> ТЕКСТ:
Фрау М. отводит взгляд.
— Когда Франц вырастет, он будет играть во дворе вместе с мальчиками в коричневых рубашках, настоящими христианами, а маленький Вольфганг будет плакать и плакать.
Фрау М. снова становится дерзкой и ожесточенной.
— Я скорее хотела бы иметь право утешить этого мальчика, когда он плачет, чем не иметь права отшлепать своего собственного сына за эту возмутительную жестокость! Эта альтернатива — единственный выбор, который у меня остается.
Помолчав, она добавляет:
— Вы себе не представляете, какой пост занимал отец Вольфганга, перед тем как сменилось правительство. Он был хирургом. Главным врачом больницы, где работает мой муж. Сразу после прихода Гитлера к власти у них была срочная операция: привезли маленького арийского мальчика с аппендицитом. Уже начался перитонит, а это вопрос жизни и смерти, понимаете? И профессор, который тогда еще занимал свой пост, сам проводил операцию. В тишине операционной ребенок под анестезией начал неожиданно выкрикивать оглушительные слова, которые так врезались ему в душу, что вспомнились даже под наркозом: «Долой евреев! — вопил он. — Убивайте евреев, нам надо от них избавиться!» Муж рассказывал мне, что в ту минуту он весь съежился, а спокойный еврейский профессор уверенно продолжал операцию, скальпель у него в руке не дрожал, он делал все, чтобы спасти этого вопящего ребенка. Конечно, такие вещи гораздо хуже, чем любое унижение ребенка, гораздо безобразнее и безнадежнее. Меня сводит с ума мысль, что мой сын когда-нибудь во сне будет кричать о смерти и убийстве, потому что его так обучили и потому что я не имею права образумить его. Я не хочу думать, что это может случиться со мной. Это просто ночной кошмар, который душит меня, сидит у меня в голове днем и ночью, мучает меня, пока я не начинаю плакать, а, когда я сплю, не дает мне дышать. В глубине души я знаю, как и все мы знаем во сне, что это неправда, я никогда не допущу, чтобы мой сын зашел так далеко, я еще увижу, что мой сын воспитан по-другому. Он никогда не должен проходить по дороге в школу мимо тех газетных киосков, где выставлен «Штюрмер» , со всеми его бесстыдствами. Он никогда не должен обсуждать ни Rassenschande, смешанных браков евреев с арийцами, ни того, как лучше покончить с французами, евреями и бибельфоршерами . Пусть он учится тому, что правильно, а не тому, что выгодно; пусть учится всему, что принесет ему пользу в жизни, а не тратит время на стрельбу в тире. Тогда он не донесет на меня, он будет любить меня и прислушиваться к моим словам, когда мы с ним разговариваем. И он будет любить свою родину и служить стране, в которой мы живем; но при этом он будет также знать, что любовь к свободе и справедливости превыше всего.

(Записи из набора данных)
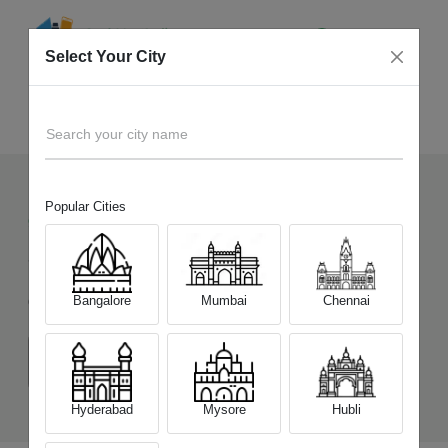
Select Your City
Sell Old
Samsung Galaxy S25 Edge
Home
Search your city name
Popular Cities
93
+
Devices Picked by us
Sell Old
Samsung Galaxy S25 Edge
Bangalore
Mumbai
Chennai
Choose a Variant
(12 GB/256 GB)
(12 GB/512 GB)
Hyderabad
Mysore
Hubli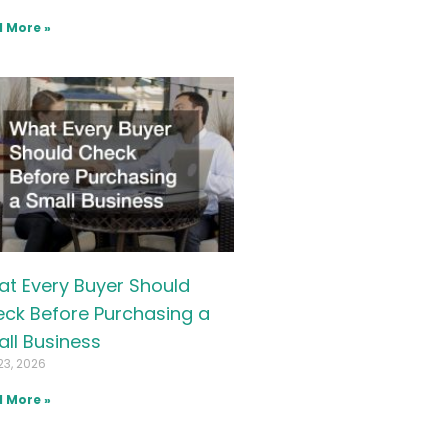
 More »
t Every Buyer Should
ck Before Purchasing a
ll Business
23, 2026
 More »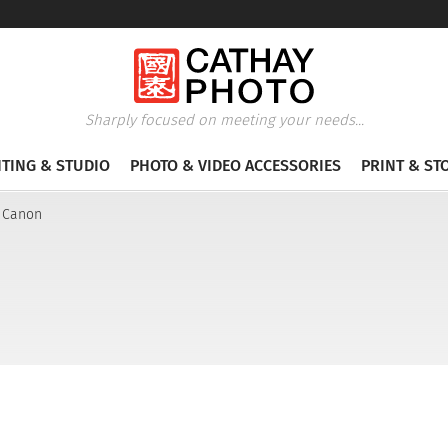
Sharply focused on meeting your needs...
HTING & STUDIO
PHOTO & VIDEO ACCESSORIES
PRINT & ST
r Canon
n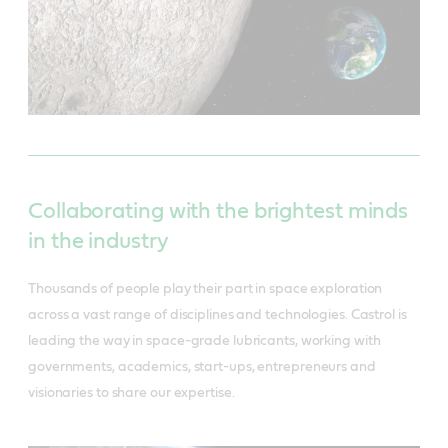
Collaborating with the brightest minds
in the industry
Thousands of people play their part in space exploration
across a vast range of disciplines and technologies. Castrol is
leading the way in space-grade lubricants, working with
governments, academics, start-ups, entrepreneurs and
visionaries to share our expertise.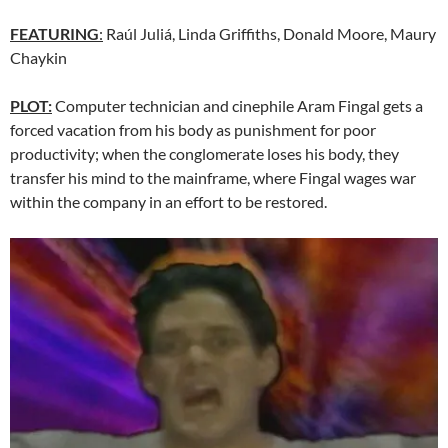
FEATURING
:
Raúl Juliá, Linda Griffiths, Donald Moore, Maury
Chaykin
PLOT:
Computer technician and cinephile Aram Fingal gets a
forced vacation from his body as punishment for poor
productivity; when the conglomerate loses his body, they
transfer his mind to the mainframe, where Fingal wages war
within the company in an effort to be restored.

> ЧТО ТРЕБУЕТСЯ: Продолжите текст о фрау М. и воспитании её сына, начиная сразу после его последнего предложения. Строки даны как отдельный материал.

> ПИСЬМЕННЫЙ ОТВЕТ:
За окном начало моросить, пошел почти невидимый мелкий дождь, который затемнил маленькую комнату фрау М. из Мюнхена, снятую на один день в Санкт-Галлене. Моя машина открыта, и я подумала, что хорошо бы поднять кожаный верх.
Но нам нужно еще кое-что обсудить. Фрау М. передает мне бумаги ее мужа, копии всех его дипломов и удостоверений, включая школьный аттестат. Его университетский диплом теперь у меня, я передам его кое-кому, чтобы о муже фрау М. замолвили словечко где-то за океаном.
— Профессор Х в Y знает о нас, — говорит фрау М.. — Он, кажется, даже заинтересован... Вот рекомендательное письмо от тайного советника С. — я подумала, оно может помочь.
— Конечно, — я киваю обнадеживающе, но слышу, что говорю не совсем уверенно. — Конечно, поможет... Надеюсь, все будет хорошо.
После чего мы прощаемся. Фрау М. складывает фотографии в альбом. В одной руке она держит его, а другой машет мне на прощанье.
— До свидания, — говорит она. — До свидания на свободе!
— Да, — отвечаю я, переступая порог, — всех благ, и, может, свобода скоро наступит.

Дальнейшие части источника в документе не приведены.